■ TAREFA A REALIZAR
Devolva, sem nenhuma alteração, o trecho do texto sobre medicina hospitalar que começa com as palavras "Medicina Hospitalar é" e termina com "média, em 13%.".

■ TEXTO DE ORIGEM
========================================

Definição de Medicina Hospitalar 

Medicina Hospitalar é um modelo com características bem peculiares, onde um médico generalista, intitulado hospitalista, assume a coordenação dos processos assistenciais, atuando sempre que possível em sinergismo com os processos administrativos. Como resultado, vislumbra-se lógica assistencial e lógica administrativa operando de forma associada, com foco no paciente e na eficiência dos serviços. Está provado: qualidade pode reduzir custos! 

Segundo Michael Porter, "a solução para a crise, ironicamente, está em trazer de volta o foco do sistema de saúde para a saúde".  Estimativas demonstram que o modelo pode reduzir o tempo de internação dos pacientes em aproximadamente 12% e os custos do hospital, em média, em 13%.

Representa ainda uma especialidade ou área de atuação médica organizada para um local de atuação (o hospital), ao invés de abranger um sistema ou órgão (como a cardiologia), um conjunto de doenças (como a oncologia) ou a faixa etária do paciente (como a geriatria). Ao contrário de emergencistas e intensivistas, hospitalistas ajudam a coordenar o cuidado médico dos pacientes através do contínuo do tratamento hospitalar, muitas vezes auxiliando nas próprias emergências e UTI’s, e planejando o tratamento pós-agudo ou pós-alta.

========================================

■ DADOS PARA ANÁLISE
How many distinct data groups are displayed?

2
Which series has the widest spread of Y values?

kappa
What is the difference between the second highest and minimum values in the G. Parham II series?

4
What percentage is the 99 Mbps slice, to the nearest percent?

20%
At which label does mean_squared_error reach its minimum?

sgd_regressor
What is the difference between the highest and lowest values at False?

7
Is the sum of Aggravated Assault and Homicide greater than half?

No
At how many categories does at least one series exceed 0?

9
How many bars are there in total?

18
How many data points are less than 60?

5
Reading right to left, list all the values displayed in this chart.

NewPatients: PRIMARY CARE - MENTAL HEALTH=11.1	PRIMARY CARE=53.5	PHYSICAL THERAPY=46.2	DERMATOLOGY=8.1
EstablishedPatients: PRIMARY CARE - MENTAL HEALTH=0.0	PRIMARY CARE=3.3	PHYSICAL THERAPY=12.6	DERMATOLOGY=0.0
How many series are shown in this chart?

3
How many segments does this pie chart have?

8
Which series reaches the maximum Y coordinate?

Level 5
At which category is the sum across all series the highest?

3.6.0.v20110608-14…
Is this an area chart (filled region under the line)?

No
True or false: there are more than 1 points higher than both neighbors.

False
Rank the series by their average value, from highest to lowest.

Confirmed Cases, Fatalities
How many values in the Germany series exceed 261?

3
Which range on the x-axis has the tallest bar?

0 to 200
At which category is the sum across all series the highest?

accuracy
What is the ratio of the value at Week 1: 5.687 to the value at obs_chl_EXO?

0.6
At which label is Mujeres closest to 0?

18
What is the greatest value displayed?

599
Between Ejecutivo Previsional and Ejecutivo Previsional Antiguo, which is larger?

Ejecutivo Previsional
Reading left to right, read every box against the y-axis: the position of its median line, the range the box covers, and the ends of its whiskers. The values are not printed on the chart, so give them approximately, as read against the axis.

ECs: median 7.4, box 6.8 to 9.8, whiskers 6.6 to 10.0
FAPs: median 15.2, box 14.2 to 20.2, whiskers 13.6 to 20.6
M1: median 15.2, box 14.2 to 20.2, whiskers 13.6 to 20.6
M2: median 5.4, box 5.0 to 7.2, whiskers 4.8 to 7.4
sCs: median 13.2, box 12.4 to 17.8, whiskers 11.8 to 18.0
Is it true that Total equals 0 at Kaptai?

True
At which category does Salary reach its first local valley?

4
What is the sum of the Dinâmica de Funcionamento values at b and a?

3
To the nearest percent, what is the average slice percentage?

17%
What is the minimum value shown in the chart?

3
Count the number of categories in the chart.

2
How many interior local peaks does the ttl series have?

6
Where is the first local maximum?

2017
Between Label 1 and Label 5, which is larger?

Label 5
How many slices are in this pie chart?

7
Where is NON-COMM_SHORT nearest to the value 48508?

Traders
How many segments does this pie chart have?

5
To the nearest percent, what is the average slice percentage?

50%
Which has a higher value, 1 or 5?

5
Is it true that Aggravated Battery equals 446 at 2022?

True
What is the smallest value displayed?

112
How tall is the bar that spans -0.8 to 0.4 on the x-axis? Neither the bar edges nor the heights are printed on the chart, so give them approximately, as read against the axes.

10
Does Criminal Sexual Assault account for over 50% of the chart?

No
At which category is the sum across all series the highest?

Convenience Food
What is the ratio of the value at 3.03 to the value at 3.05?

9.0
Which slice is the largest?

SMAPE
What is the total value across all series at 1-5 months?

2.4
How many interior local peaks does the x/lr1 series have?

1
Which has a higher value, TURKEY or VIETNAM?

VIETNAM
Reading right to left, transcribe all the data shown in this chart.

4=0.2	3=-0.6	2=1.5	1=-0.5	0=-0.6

========================================

■ RESPOSTA DO EXERCÍCIO
Medicina Hospitalar é um modelo com características bem peculiares, onde um médico generalista, intitulado hospitalista, assume a coordenação dos processos assistenciais, atuando sempre que possível em sinergismo com os processos administrativos. Como resultado, vislumbra-se lógica assistencial e lógica administrativa operando de forma associada, com foco no paciente e na eficiência dos serviços. Está provado: qualidade pode reduzir custos! 

Segundo Michael Porter, "a solução para a crise, ironicamente, está em trazer de volta o foco do sistema de saúde para a saúde".  Estimativas demonstram que o modelo pode reduzir o tempo de internação dos pacientes em aproximadamente 12% e os custos do hospital, em média, em 13%.